"Karena itu, bahkan Perjanjian yang pertama tidak diresmikan tanpa darah."
Ayat dari Kitab Ibrani ini membuka pemahaman mendalam mengenai hakikat sebuah perjanjian, khususnya yang berkaitan dengan pengesahan ilahi. Frasa "Perjanjian yang pertama" merujuk pada Perjanjian Lama, yang didirikan oleh Allah dengan umat-Nya. Penekanan pada "tidak diresmikan tanpa darah" menegaskan sebuah prinsip fundamental yang berulang dalam narasi keselamatan Alkitab: pengorbanan adalah elemen krusial dalam penyucian dan pembentukan hubungan yang sah antara manusia dan Tuhan.
Dalam konteks Perjanjian Lama, darah memiliki makna simbolis dan praktis yang sangat penting. Darah hewan yang dikorbankan di altar bukan sekadar penghapus dosa sementara, melainkan juga merupakan penanda visual dari pengorbanan yang diperlukan untuk menebus pelanggaran hukum Taurat. Setiap persembahan korban, mulai dari kurban bakaran hingga kurban penghapus dosa, selalu melibatkan pencurahan darah sebagai bentuk penundukan diri kepada keadilan Allah dan permohonan pengampunan. Tanpa darah yang tercurah, perjanjian kesucian yang dijanjikan Allah kepada umat-Nya tidak dapat ditegakkan. Prinsip ini menjadi benang merah yang menghubungkan seluruh sistem ibadah di Bait Allah.
Penulis Ibrani dengan cerdas menggunakan fakta historis dan teologis ini untuk mempersiapkan pembacanya memahami superioritas Perjanjian Baru. Jika bahkan perjanjian yang bersifat sementara dan bayangan (Perjanjian Lama) membutuhkan pengesahan melalui darah, maka Perjanjian Baru yang bersifat kekal dan substansial pastilah memiliki dasar yang lebih mulia. Konsep ibrani 9 18 ini mengarahkan pikiran pada realitas yang lebih besar.

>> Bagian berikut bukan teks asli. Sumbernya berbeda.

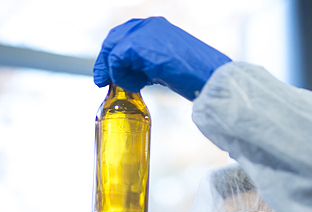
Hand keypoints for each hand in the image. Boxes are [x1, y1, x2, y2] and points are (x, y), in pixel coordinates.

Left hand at [93, 17, 231, 100]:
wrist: (209, 76)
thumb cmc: (195, 75)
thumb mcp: (166, 64)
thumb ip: (147, 63)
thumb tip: (130, 74)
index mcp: (155, 27)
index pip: (123, 35)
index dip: (112, 54)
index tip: (108, 74)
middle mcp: (148, 25)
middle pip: (113, 39)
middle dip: (105, 62)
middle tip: (102, 81)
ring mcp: (143, 32)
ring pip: (112, 49)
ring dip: (115, 71)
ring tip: (131, 85)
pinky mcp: (138, 45)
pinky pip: (116, 60)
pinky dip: (120, 75)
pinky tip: (137, 85)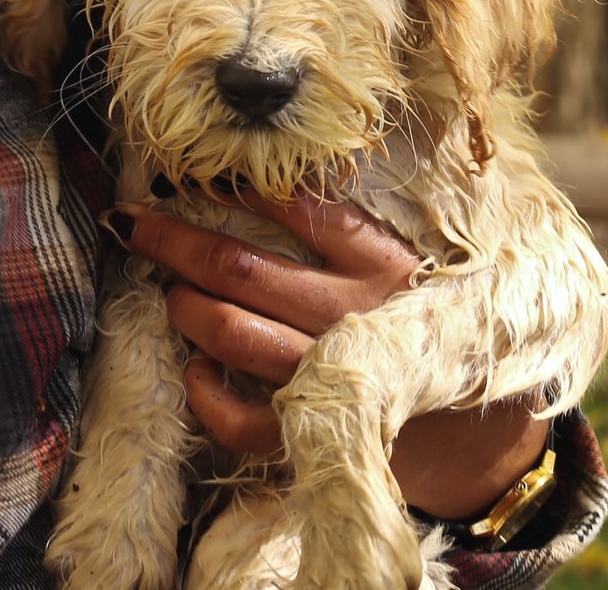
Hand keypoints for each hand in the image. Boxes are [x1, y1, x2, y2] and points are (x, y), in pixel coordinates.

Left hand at [110, 187, 550, 521]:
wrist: (473, 433)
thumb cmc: (427, 329)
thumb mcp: (406, 264)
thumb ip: (347, 229)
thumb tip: (255, 182)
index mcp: (383, 264)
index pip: (301, 206)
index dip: (236, 184)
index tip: (193, 174)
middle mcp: (353, 314)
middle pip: (239, 266)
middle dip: (172, 239)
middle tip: (133, 222)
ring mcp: (328, 375)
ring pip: (227, 332)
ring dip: (183, 306)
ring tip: (173, 292)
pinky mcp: (312, 431)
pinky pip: (236, 416)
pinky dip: (201, 392)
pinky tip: (194, 368)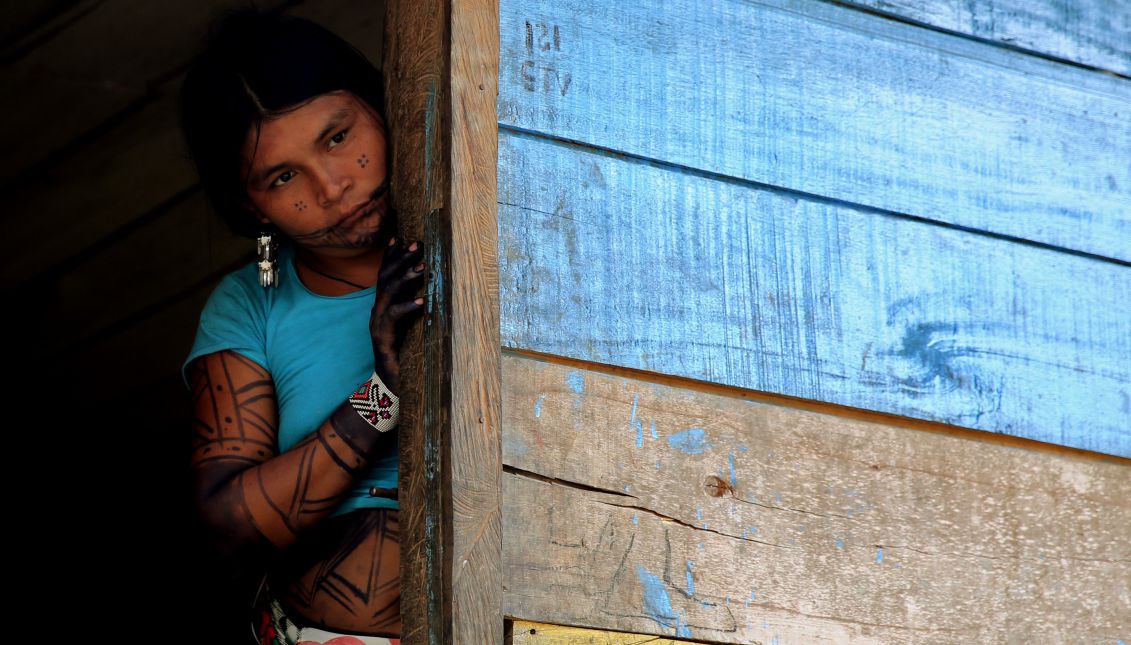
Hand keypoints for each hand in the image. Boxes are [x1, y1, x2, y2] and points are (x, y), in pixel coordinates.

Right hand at [369, 236, 426, 393]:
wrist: (390, 383)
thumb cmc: (404, 354)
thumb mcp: (411, 326)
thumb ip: (415, 308)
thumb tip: (431, 291)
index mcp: (383, 306)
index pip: (384, 275)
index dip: (391, 256)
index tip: (402, 238)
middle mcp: (377, 311)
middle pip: (385, 278)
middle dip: (400, 259)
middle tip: (416, 245)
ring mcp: (377, 324)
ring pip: (388, 293)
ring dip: (405, 278)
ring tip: (423, 267)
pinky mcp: (382, 337)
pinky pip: (394, 317)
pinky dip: (408, 307)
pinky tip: (422, 301)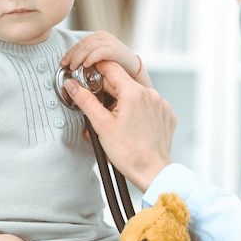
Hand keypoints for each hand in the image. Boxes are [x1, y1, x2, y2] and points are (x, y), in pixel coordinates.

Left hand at [61, 31, 150, 86]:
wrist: (133, 72)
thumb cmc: (114, 67)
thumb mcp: (96, 61)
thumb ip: (85, 59)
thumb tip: (69, 65)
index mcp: (96, 37)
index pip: (78, 43)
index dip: (69, 53)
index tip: (63, 63)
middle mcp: (102, 37)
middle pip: (82, 44)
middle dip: (73, 56)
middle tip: (68, 66)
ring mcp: (110, 42)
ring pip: (88, 46)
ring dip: (79, 57)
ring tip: (75, 67)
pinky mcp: (116, 49)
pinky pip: (100, 52)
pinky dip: (91, 58)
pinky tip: (86, 65)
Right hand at [64, 61, 175, 191]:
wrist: (152, 172)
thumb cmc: (130, 154)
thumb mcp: (101, 126)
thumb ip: (86, 101)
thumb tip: (73, 86)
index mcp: (134, 93)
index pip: (111, 68)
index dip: (96, 70)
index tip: (88, 75)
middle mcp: (151, 94)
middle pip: (123, 82)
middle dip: (108, 92)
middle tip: (98, 107)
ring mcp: (161, 104)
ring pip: (136, 94)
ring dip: (123, 101)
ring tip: (115, 121)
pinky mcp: (167, 114)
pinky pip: (149, 105)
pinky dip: (139, 110)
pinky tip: (131, 125)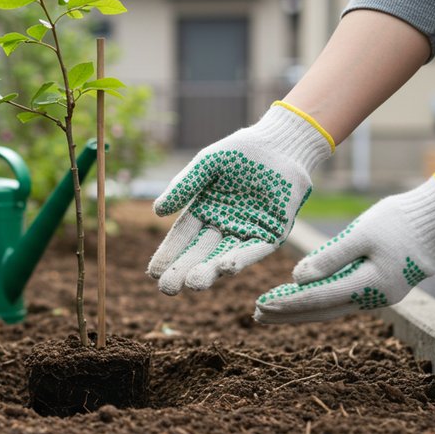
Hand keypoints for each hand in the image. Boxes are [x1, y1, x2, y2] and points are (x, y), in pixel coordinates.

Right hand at [147, 102, 334, 294]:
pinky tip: (226, 269)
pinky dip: (241, 259)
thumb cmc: (241, 152)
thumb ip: (184, 186)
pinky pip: (254, 250)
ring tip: (194, 284)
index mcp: (204, 211)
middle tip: (168, 288)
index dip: (169, 255)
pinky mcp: (272, 234)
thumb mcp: (207, 164)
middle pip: (200, 252)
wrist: (281, 144)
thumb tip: (157, 211)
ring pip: (224, 256)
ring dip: (210, 271)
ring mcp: (247, 232)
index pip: (182, 237)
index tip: (154, 272)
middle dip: (184, 270)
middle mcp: (223, 226)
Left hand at [255, 174, 434, 322]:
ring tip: (271, 310)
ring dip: (300, 309)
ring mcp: (379, 296)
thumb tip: (297, 278)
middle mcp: (374, 298)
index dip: (287, 303)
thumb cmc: (399, 221)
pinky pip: (342, 298)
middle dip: (287, 314)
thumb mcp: (361, 233)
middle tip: (256, 316)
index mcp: (369, 286)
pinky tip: (298, 297)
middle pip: (321, 311)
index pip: (317, 299)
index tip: (260, 306)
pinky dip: (318, 300)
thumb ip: (330, 257)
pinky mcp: (379, 287)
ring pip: (331, 307)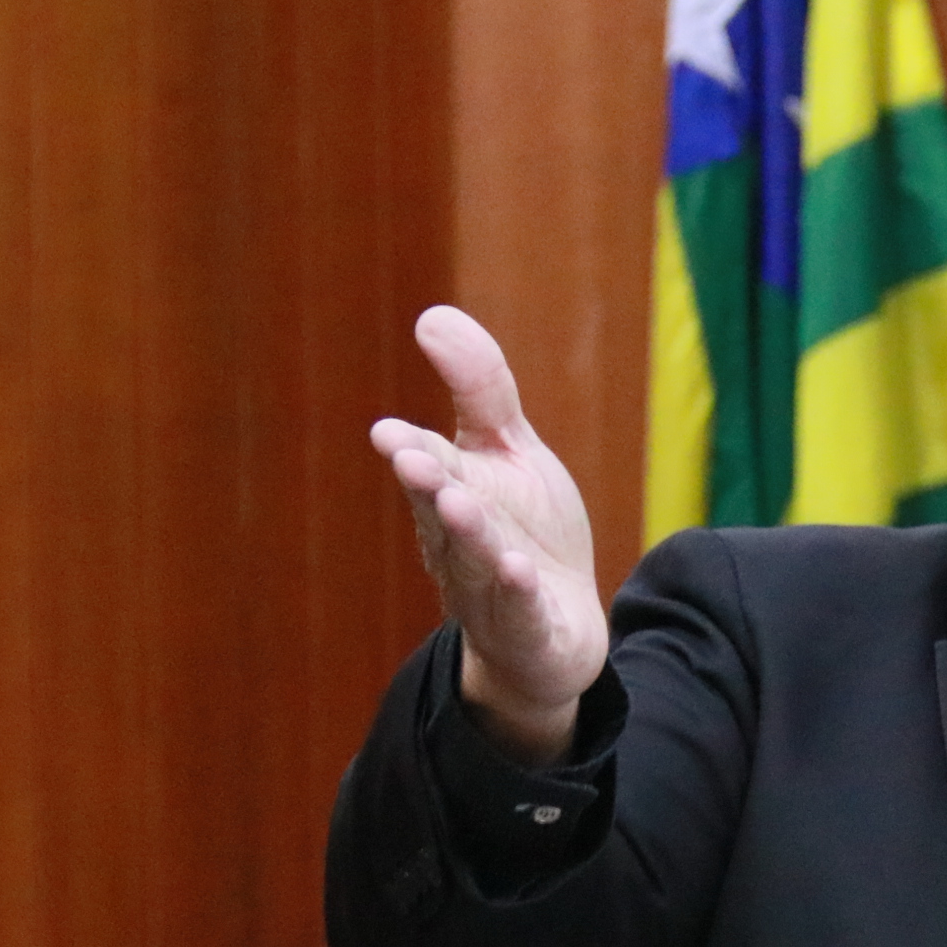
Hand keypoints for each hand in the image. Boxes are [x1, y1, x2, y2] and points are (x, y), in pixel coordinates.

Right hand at [370, 305, 608, 765]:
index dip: (412, 450)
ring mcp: (491, 591)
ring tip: (459, 504)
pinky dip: (517, 594)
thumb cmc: (523, 531)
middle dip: (427, 486)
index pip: (431, 467)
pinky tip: (518, 571)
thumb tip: (431, 315)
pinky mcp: (529, 629)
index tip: (390, 433)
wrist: (556, 630)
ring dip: (468, 534)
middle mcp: (460, 545)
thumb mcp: (510, 451)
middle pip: (443, 514)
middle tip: (411, 457)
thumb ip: (480, 389)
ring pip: (474, 562)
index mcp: (452, 496)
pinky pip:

Darah yang dimaksud dalam ayat ini, ketika dihubungkan dengan konteks keseluruhan surat Ibrani, secara implisit menunjuk pada pengorbanan Yesus Kristus. Perjanjian Baru tidak diresmikan dengan darah hewan yang terus-menerus dipersembahkan, melainkan melalui satu kali pengorbanan sempurna dari Anak Domba Allah. Darah Kristus, yang dicurahkan di kayu salib, menjadi saksi teragung dan terkuat dari perjanjian yang baru dan lebih baik. Perjanjian ini menawarkan pengampunan dosa yang definitif, pemulihan hubungan yang total, dan akses langsung kepada hadirat Allah.

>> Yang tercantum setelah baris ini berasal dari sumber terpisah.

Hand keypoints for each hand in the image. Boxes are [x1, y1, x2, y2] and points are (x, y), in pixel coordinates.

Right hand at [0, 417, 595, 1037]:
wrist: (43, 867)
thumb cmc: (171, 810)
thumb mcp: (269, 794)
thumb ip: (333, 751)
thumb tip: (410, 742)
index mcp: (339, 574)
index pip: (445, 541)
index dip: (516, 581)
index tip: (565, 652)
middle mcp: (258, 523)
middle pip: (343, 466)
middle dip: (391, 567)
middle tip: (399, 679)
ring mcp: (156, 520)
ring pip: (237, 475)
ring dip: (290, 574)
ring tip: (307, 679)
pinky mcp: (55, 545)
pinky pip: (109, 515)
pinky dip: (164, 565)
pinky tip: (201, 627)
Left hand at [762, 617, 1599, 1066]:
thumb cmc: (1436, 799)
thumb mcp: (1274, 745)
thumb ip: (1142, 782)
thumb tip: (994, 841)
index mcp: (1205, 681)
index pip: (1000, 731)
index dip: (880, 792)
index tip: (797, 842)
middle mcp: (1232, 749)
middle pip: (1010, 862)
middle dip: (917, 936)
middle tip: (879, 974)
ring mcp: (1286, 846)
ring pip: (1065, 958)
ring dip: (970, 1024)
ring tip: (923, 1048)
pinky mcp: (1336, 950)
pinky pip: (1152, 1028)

Oleh karena itu, ayat ini bukan sekadar catatan sejarah mengenai ritual keagamaan kuno, melainkan sebuah fondasi teologis yang kokoh. Ia menunjukkan bahwa segala sesuatu yang berhubungan dengan Allah dan perjanjian-Nya membutuhkan pengorbanan. Puncak dari pengorbanan ini adalah kematian Kristus, yang menjadikan Perjanjian Baru bukan hanya sebuah kesepakatan, tetapi sebuah realitas hidup yang mendatangkan keselamatan dan penebusan kekal bagi setiap orang yang percaya. Pemahaman akan ibrani 9 18 memungkinkan kita mengapresiasi kedalaman kasih Allah dan harga yang dibayar untuk mendamaikan manusia dengan-Nya.